◆ **Exercise inputs**:

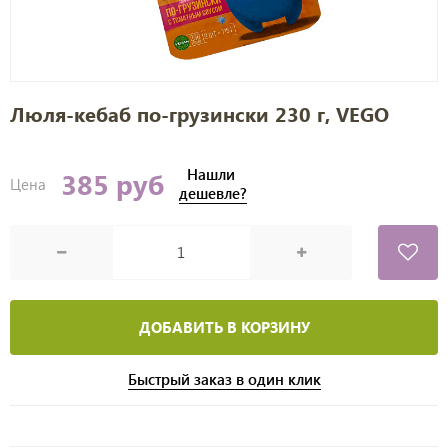
Люля-кебаб по-грузински 230 г, VEGO
Нашли
385 руб
Цена
дешевле?
ДОБАВИТЬ В КОРЗИНУ
Быстрый заказ в один клик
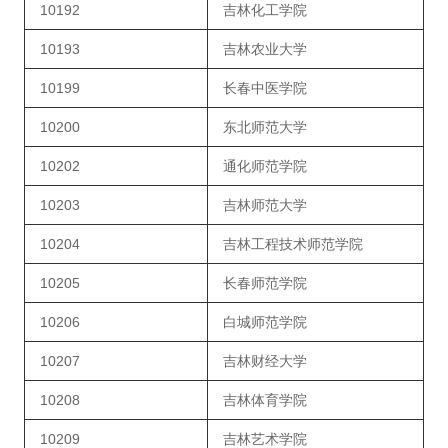
10192
吉林化工学院
10193
吉林农业大学
10199
长春中医学院
10200
东北师范大学
10202
通化师范学院
10203
吉林师范大学
10204
吉林工程技术师范学院
10205
长春师范学院
10206
白城师范学院
10207
吉林财经大学
10208
吉林体育学院
10209
吉林艺术学院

◆ **To do**: Write out every line of text in the data above, word for word and in the same order, and leave out the pictures.

◆ **Task answer**:
Люля-кебаб по-грузински 230 г, VEGO
Нашли
385 руб
Цена
дешевле?
ДОБАВИТЬ В КОРЗИНУ
Быстрый заказ в один клик
10192
吉林化工学院
10193
吉林农业大学
10199
长春中医学院
10200
东北师范大学
10202
通化师范学院
10203
吉林师范大学
10204
吉林工程技术师范学院
10205
长春师范学院
10206
白城师范学院
10207
吉林财经大学
10208
吉林体育学院
10209
吉林艺术学院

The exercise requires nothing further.